### Ваша задача
Продолжите отрывок об аналогии между Кантом и Коперником, начав сразу после его последнего предложения.

### Отрывок
——

Следует провести далее и тем самым смирить горделивую аналогию, которую Кант проводил между Коперником и собою: он, Кант, как некий Коперник философии, показал, что земля эмпирической реальности, как зависимая планета, вращается около идеального солнца — познающего ума. Однако астрономия не остановилась на Копернике, и теперь мы знаем, что центральность солнца есть лишь относительная и что наше светило имеет свой настоящий центр где-то в бесконечном пространстве. Так же и кантовское солнце — познающий субъект — должно быть лишено не подобающего ему значения. Наше я, хотя бы трансцендентально раздвинутое, не может быть средоточием и положительною исходною точкой истинного познания, причем философия имеет перед астрономией то преимущество, что центр истины, находящийся не в «дурной», а в хорошей бесконечности, может быть всегда и везде достигнут — изнутри.

——

Записи, взятые из собрания:

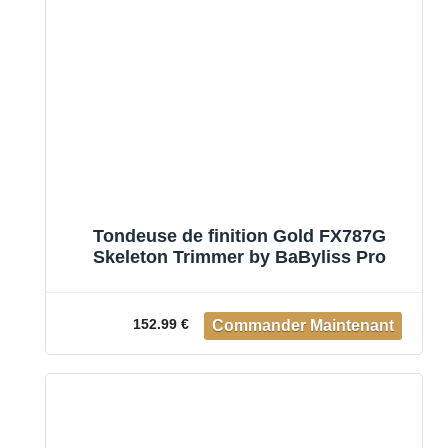
Tondeuse de finition Gold FX787G
Skeleton Trimmer by BaByliss Pro
152.99 €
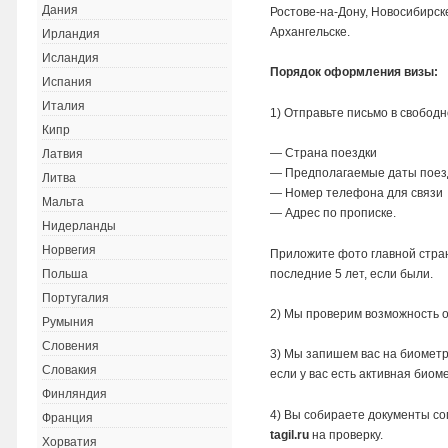
Дания
Ростове-на-Дону, Новосибирск
Архангельске.
Ирландия
Исландия
Порядок оформления визы:
Испания
Италия
1) Отправьте письмо в свобод
Кипр
— Страна поездки
Латвия
— Предполагаемые даты поез
Литва
— Номер телефона для связи
Мальта
— Адрес по прописке.
Нидерланды
Норвегия
Приложите фото главной стра
последние 5 лет, если были.
Польша
Португалия
2) Мы проверим возможность 
Румыния
Словения
3) Мы запишем вас на биомет
Словакия
если у вас есть активная биом
Финляндия
4) Вы собираете документы со
Франция
tagil.ru
на проверку.
Хорватия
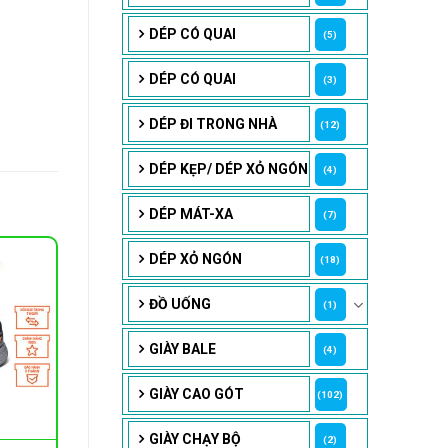
DÉP CÓ QUAI
(5)
DÉP CÓ QUAI
(3)
DÉP ĐI TRONG NHÀ
(12)
DÉP KẸP/ DÉP XỎ NGÓN
(4)
DÉP MÁT-XA
(7)
DÉP XỎ NGÓN
(18)
ĐỒ UỐNG
(1)
GIÀY BALE
(4)
GIÀY CAO GÓT
(102)
GIÀY CHẠY BỘ
(2)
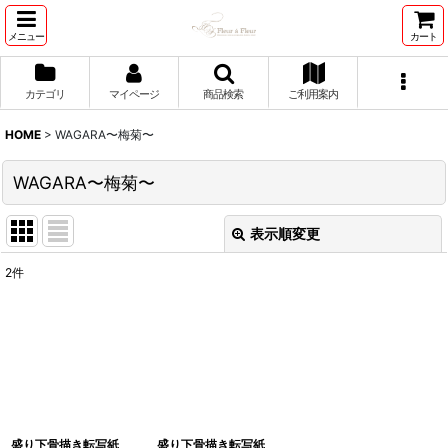
メニュー
カート
カテゴリ
マイページ
商品検索
ご利用案内
HOME
>
WAGARA〜梅菊〜
WAGARA〜梅菊〜
表示順変更
閉じる
2
件
表示数
:
並び順
:
絞り込む
盛り下骨描き転写紙
盛り下骨描き転写紙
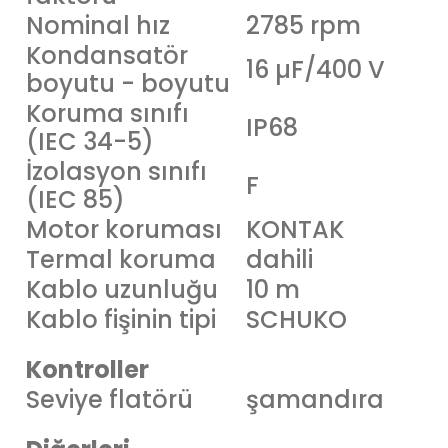
Nominal hız
2785 rpm
Kondansatör
16 µF/400 V
boyutu - boyutu
Koruma sınıfı
IP68
(IEC 34-5)
İzolasyon sınıfı
F
(IEC 85)
Motor koruması
KONTAK
Termal koruma
dahili
Kablo uzunluğu
10 m
Kablo fişinin tipi
SCHUKO
Kontroller
Seviye flatörü
şamandıra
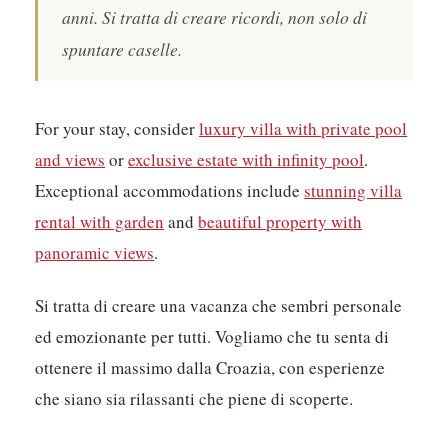
anni. Si tratta di creare ricordi, non solo di
spuntare caselle.
For your stay, consider
luxury villa with private pool
and views
or
exclusive estate with infinity pool
.
Exceptional accommodations include
stunning villa
rental with garden
and
beautiful property with
panoramic views
.
Si tratta di creare una vacanza che sembri personale
ed emozionante per tutti. Vogliamo che tu senta di
ottenere il massimo dalla Croazia, con esperienze
che siano sia rilassanti che piene di scoperte.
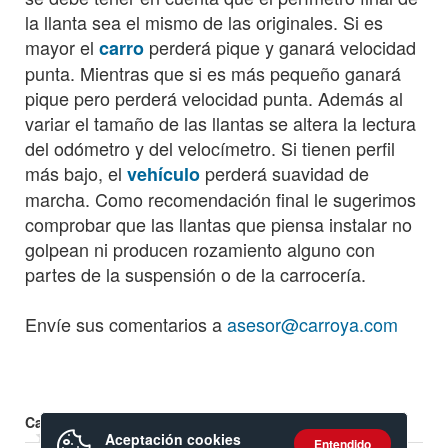
la llanta sea el mismo de las originales. Si es
mayor el
perderá pique y ganará velocidad
carro
punta. Mientras que si es más pequeño ganará
pique pero perderá velocidad punta. Además al
variar el tamaño de las llantas se altera la lectura
del odómetro y del velocímetro. Si tienen perfil
más bajo, el
perderá suavidad de
vehículo
marcha. Como recomendación final le sugerimos
comprobar que las llantas que piensa instalar no
golpean ni producen rozamiento alguno con
partes de la suspensión o de la carrocería.
Envíe sus comentarios a
asesor@carroya.com
Calificación:
Aceptación cookies
Entendido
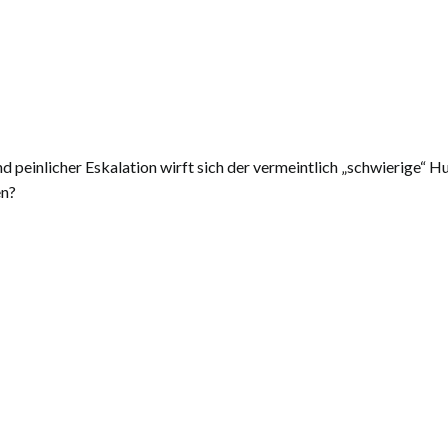
nd peinlicher Eskalation wirft sich der vermeintlich „schwierige“
en?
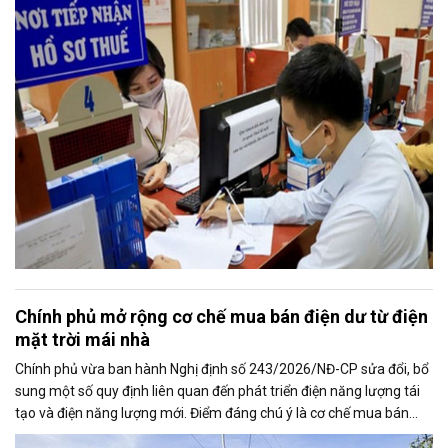
hỗ trợ kịp thời cho người nộp thuế.
Chính phủ mở rộng cơ chế mua bán điện dư từ điện
mặt trời mái nhà
Chính phủ vừa ban hành Nghị định số 243/2026/NĐ-CP sửa đổi, bổ
sung một số quy định liên quan đến phát triển điện năng lượng tái
tạo và điện năng lượng mới. Điểm đáng chú ý là cơ chế mua bán
điện dư từ các hệ thống điện mặt trời mái nhà được mở rộng, trong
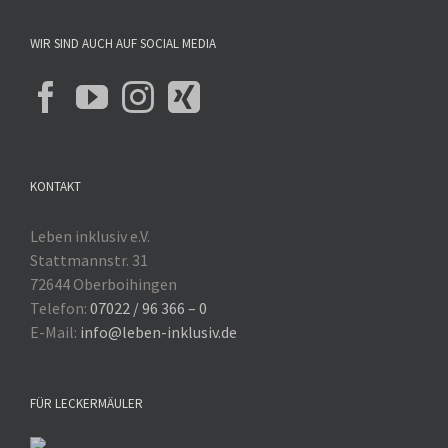
WIR SIND AUCH AUF SOCIAL MEDIA
KONTAKT
Leben inklusiv e.V.
Stattmannstr. 31
72644 Oberboihingen
Telefon:
07022 / 96 366 – 0
E-Mail:
info@leben-inklusiv.de
FÜR LECKERMÄULER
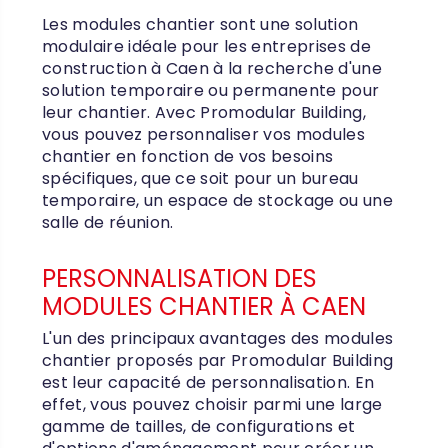
Les modules chantier sont une solution
modulaire idéale pour les entreprises de
construction à Caen à la recherche d'une
solution temporaire ou permanente pour
leur chantier. Avec Promodular Building,
vous pouvez personnaliser vos modules
chantier en fonction de vos besoins
spécifiques, que ce soit pour un bureau
temporaire, un espace de stockage ou une
salle de réunion.
PERSONNALISATION DES
MODULES CHANTIER À CAEN
L'un des principaux avantages des modules
chantier proposés par Promodular Building
est leur capacité de personnalisation. En
effet, vous pouvez choisir parmi une large
gamme de tailles, de configurations et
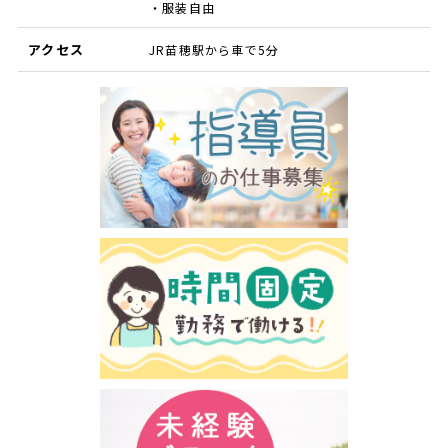
・服装自由
アクセス
JR苗穂駅から車で5分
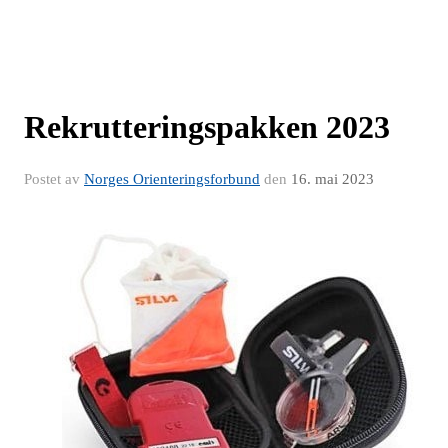
Rekrutteringspakken 2023
Postet av
Norges Orienteringsforbund
den
16. mai 2023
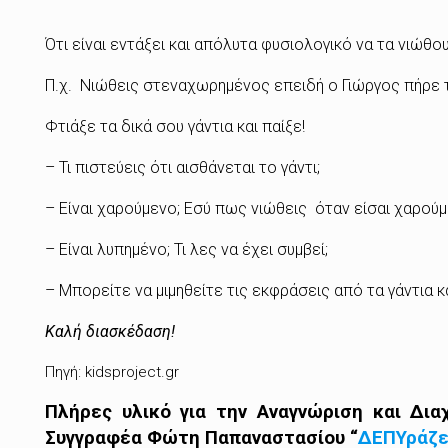
Ότι είναι εντάξει και απόλυτα φυσιολογικό να τα νιώθου
Π.χ. Νιώθεις στεναχωρημένος επειδή ο Γιώργος πήρε τ
Φτιάξε τα δικά σου γάντια και παίξε!
– Τι πιστεύεις ότι αισθάνεται το γάντι;
– Είναι χαρούμενο; Εσύ πως νιώθεις όταν είσαι χαρούμ
– Είναι λυπημένο; Τι λες να έχει συμβεί;
– Μπορείτε να μιμηθείτε τις εκφράσεις από τα γάντια κ
Καλή διασκέδαση!
Πηγή: kidsproject.gr
Πλήρες υλικό για την Αναγνώριση και Δια
Συγγραφέα Φώτη Παπαναστασίου “
ΔΕΠΥράζει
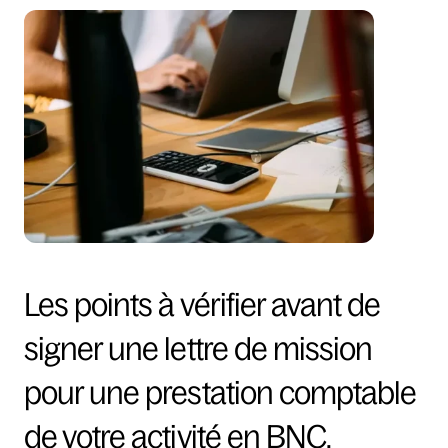
Les points à vérifier avant de 
signer une lettre de mission 
pour une prestation comptable 
de votre activité en BNC.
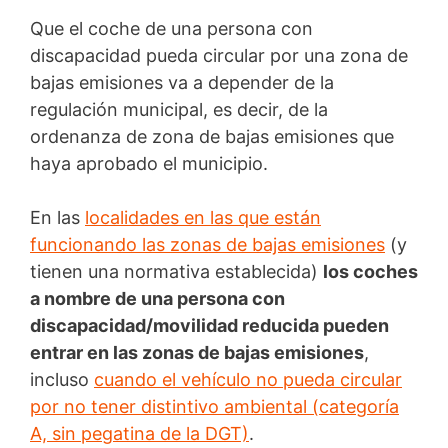
Que el coche de una persona con
discapacidad pueda circular por una zona de
bajas emisiones va a depender de la
regulación municipal, es decir, de la
ordenanza de zona de bajas emisiones que
haya aprobado el municipio.
En las
localidades en las que están
funcionando las zonas de bajas emisiones
(y
tienen una normativa establecida)
los coches
a nombre de una persona con
discapacidad/movilidad reducida pueden
entrar en las zonas de bajas emisiones
,
incluso
cuando el vehículo no pueda circular
por no tener distintivo ambiental (categoría
A, sin pegatina de la DGT)
.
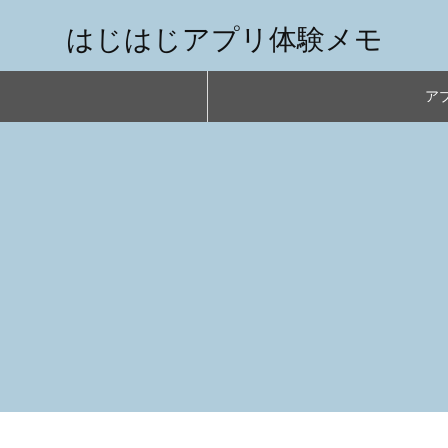
はじはじアプリ体験メモ
アプ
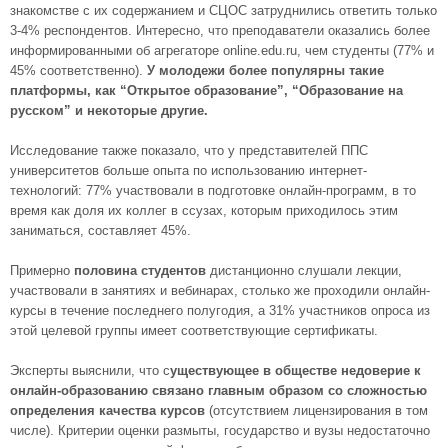
знакомстве с их содержанием и СЦОС затруднились ответить только
3-4% респондентов. Интересно, что преподаватели оказались более
информированными об агрегаторе online.edu.ru, чем студенты (77% и
45% соответственно).
У молодежи более популярны такие
платформы, как “Открытое образование”, “Образование на
русском” и некоторые другие.
Исследование также показало, что у представителей ППС
университетов больше опыта по использованию интернет-
технологий: 77% участвовали в подготовке онлайн-программ, в то
время как доля их коллег в ссузах, которым приходилось этим
заниматься, составляет 45%.
Примерно
половина студентов
дистанционно слушали лекции,
участвовали в занятиях и вебинарах, столько же проходили онлайн-
курсы в течение последнего полугодия, а 31% участников опроса из
этой целевой группы имеет соответствующие сертификаты.
Эксперты выяснили, что с
уществующее в обществе недоверие к
онлайн-образованию связано главным образом со сложностью
определения качества курсов
(отсутствием лицензирования в том
числе). Критерии оценки размыты, государство и вузы недостаточно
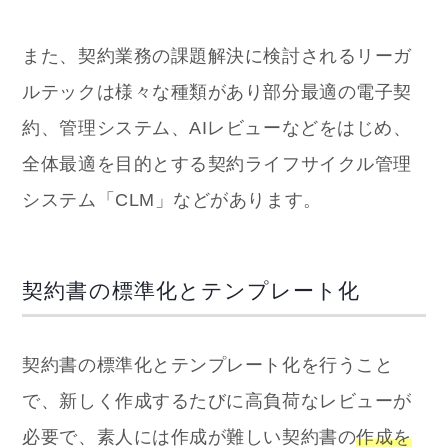
また、契約業務の課題解決に検討されるリーガ
ルテックは様々な種類があり部分最適の電子契
約、管理システム、AIレビューなどをはじめ、
全体最適を目的とする契約ライフサイクル管理
システム「CLM」などがあります。
契約書の標準化とテンプレート化
契約書の標準化とテンプレート化を行うこと
で、新しく作成するたびに高負荷なレビューが
必要で、素人には作成が難しい契約書の
作成を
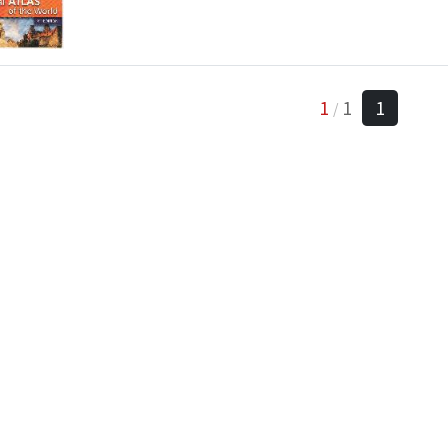
1
1
1
/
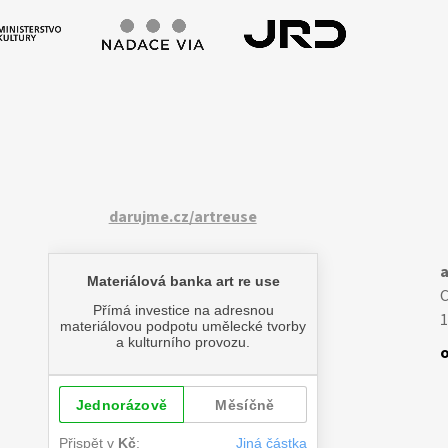
darujme.cz/artreuse
a
1
o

——

### Ответ на задачу
Кто думает о самой истине, тот, конечно, не думает тут о своем я — не в том смысле, чтобы он терял самосознание, а в том, напротив, что он приобретает для своего пустого я новое и, притом самое лучшее — безусловное содержание, хотя сперва лишь в замысле, в предварении. Уже в акте решения познавать саму истину мыслящее я становится формою истины — формою как бы в зародыше. Но уже и в зародыше своей познаваемости сама безусловная истина обладает своим отличительным качеством, она ни в каком случае не может представлять собою чего-нибудь частичного, ограниченного и обособленного. Зародыш самой истины есть зародыш ее всецельности, и внутренний рост этого зародыша может быть только развитием истинной всецельности.

Развитие это не должно представляться как процесс безличный.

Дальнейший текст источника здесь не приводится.